Una funcionaria del Servicio de Inmigración y Control de Aduanas (ICE, en inglés) en El Paso explicó que la agencia “busca constantemente maneras de mejorar sus centros de detención para garantizar la mejor atención a los ‘ilegal aliens’ bajo su custodia”.
El caso salió a la luz luego de que un inmigrante dominicano denunciara haber pasado meses sin atención médica adecuada tras ser trasladado desde Puerto Rico y permanecer en condiciones de hacinamiento y poca higiene. Dijo haberse infectado de influenza y otros padecimientos respiratorios en el campamento, donde incluso los detenidos organizaron una protesta para exigir mascarillas durante un brote de COVID-19.
La Oficina de Supervisión de Detención de ICE publicó en febrero un informe con 49 deficiencias en el Camp East Montana. Las violaciones incluían problemas en la atención médica, uso de fuerza no documentada y falta de controles de seguridad. Cinco de las infracciones estaban relacionadas con el cuidado médico, mientras 22 correspondían al uso de fuerza sin registros adecuados ni intervención del personal de salud mental.
Comparado con otros centros de detención federales, el Camp East Montana mostró una de las cifras más altas de señalamientos.

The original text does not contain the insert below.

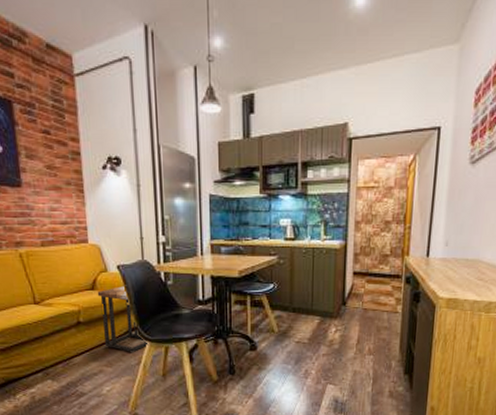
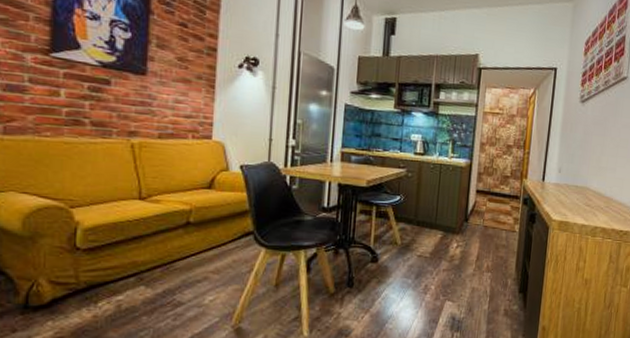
side table: present [97,286,149,353] -> none [214,187,264,260]

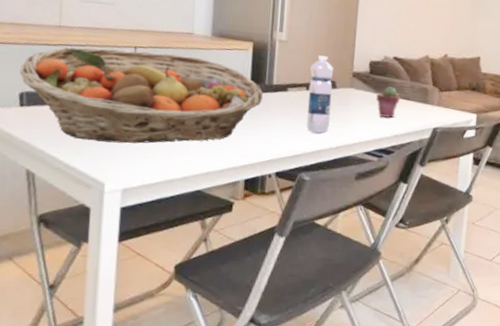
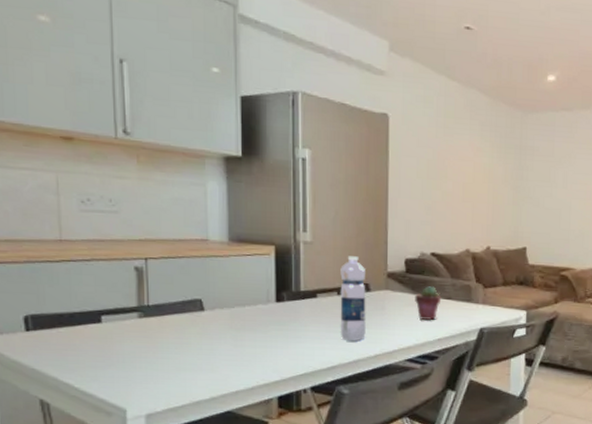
fruit basket: present [20,47,264,144] -> none [22,262,291,365]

El inmigrante entrevistado por El Nuevo Día afirmó que otros indocumentados arrestados en Puerto Rico también fueron enviados a esa instalación, una de las más grandes de Estados Unidos, con capacidad para hasta 5,000 detenidos.
DHS precisó que el nuevo contrato garantizará más personal y un plan de control de calidad más estricto. “ICE tendrá mayor supervisión sobre los contratistas en este centro y seguirá garantizando que todos los detenidos bajo nuestra custodia reciban el nivel de atención, servicio y apoyo médico que necesitan para cumplir con nuestros altos estándares de detención”, aseguró la agencia federal.
El informe se elaboró tras una inspección de la Oficina de Supervisión de Detención y fue divulgado en medio de crecientes críticas sobre las condiciones de salud y seguridad en instalaciones migratorias del país.